London’s calling – to talk about employment law

When you think of London, you probably picture cockney kings flinging whelks at nervous tourists, or the Queen (“Gor bless you, Ma’am”) cradling a bulldog as she brandishes her royal sceptre and attacks the French.

But London isn’t just a curious mish-mash of hackneyed stereotypes and cuisine you’d rather fling than eat – it’s where employment law gets tricky.

Indeed, for the residents of London, the world of work can be a lot more difficult to negotiate than in other parts of the UK.

With more than five million people in the capital, thousands of applicants are vying for the same job, the living wage is a luxury and even the daily commute costs a marked amount more than up north.

The average Londoner is spinning the roulette wheel more frequently when they have a dodgy boss or a pay dispute.

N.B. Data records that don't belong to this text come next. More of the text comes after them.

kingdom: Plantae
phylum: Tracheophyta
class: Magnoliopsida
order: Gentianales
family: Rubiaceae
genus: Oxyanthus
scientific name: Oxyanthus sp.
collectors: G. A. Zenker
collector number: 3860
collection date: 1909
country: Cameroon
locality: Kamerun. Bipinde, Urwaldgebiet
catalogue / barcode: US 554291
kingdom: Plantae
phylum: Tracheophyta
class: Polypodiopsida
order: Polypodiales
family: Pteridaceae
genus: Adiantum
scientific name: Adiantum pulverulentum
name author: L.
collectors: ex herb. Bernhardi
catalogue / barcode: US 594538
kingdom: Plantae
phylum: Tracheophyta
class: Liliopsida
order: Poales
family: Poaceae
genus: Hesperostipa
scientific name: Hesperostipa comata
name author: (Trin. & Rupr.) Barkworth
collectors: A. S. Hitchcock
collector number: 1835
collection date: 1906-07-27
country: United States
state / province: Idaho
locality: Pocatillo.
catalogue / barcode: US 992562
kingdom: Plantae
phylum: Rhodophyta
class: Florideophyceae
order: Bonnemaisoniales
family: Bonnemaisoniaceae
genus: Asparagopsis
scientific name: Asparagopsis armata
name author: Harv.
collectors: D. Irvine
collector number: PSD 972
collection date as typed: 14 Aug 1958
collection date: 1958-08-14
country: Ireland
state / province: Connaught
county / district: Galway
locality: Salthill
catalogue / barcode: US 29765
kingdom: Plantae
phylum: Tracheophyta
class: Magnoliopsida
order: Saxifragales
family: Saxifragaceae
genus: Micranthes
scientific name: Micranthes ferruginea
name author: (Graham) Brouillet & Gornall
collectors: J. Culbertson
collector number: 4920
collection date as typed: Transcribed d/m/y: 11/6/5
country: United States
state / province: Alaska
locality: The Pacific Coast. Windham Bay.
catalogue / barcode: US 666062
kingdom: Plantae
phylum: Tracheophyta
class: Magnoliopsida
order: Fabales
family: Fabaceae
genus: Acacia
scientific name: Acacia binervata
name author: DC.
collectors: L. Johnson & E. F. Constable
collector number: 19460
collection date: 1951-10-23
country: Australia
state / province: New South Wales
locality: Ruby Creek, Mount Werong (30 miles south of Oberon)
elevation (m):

So if you’re a jellied eel-loving, Her Majesty-saluting, hard grafting Londoner, what should you do for a more effective workplace?

Call the professionals

Never forget – if you’re having problems with your boss, the dog and bone is your most effective ally. Get on the blower to employment lawyers London to find out your rights in your workplace.

Without proper consultation, it can be difficult to discover the breadth of your rights in your situation. A boss, reluctant to be found out that they’re in the wrong, might hold back crucial parts of employment law to avoid a claim or tribunal.

However, a quick call to the professionals can give you a wider knowledge of your situation and let you know what can be done.

Know your strengths

In one cliché that holds true, London moves a lot quicker than other towns – and you’ve got to keep up the pace.

Knowing you’re working in a stable job sector can give you extra peace of mind in your day. And in the ever-competitive city, avoiding businesses where the bottom might fall out is the ideal way to avoid a dispute.

Speak up – together

Back in the 70s, trade unions wielded a power unheard of today. While they were still derided by governments, they were also able to speak up for working people, establishing strike action and protests for fair and equal pay.

Then came Conservative prime minister Margaret Thatcher, who diluted the powers of the unions to almost complete impotence.

But that doesn’t mean you can’t take a leaf out of their book. If you feel you’re heading into a dispute with your boss, make sure you’ve got your co-workers behind you at every turn.

After all, having one employee complain is easy to dismiss – having a whole crew against you could spark a crisis.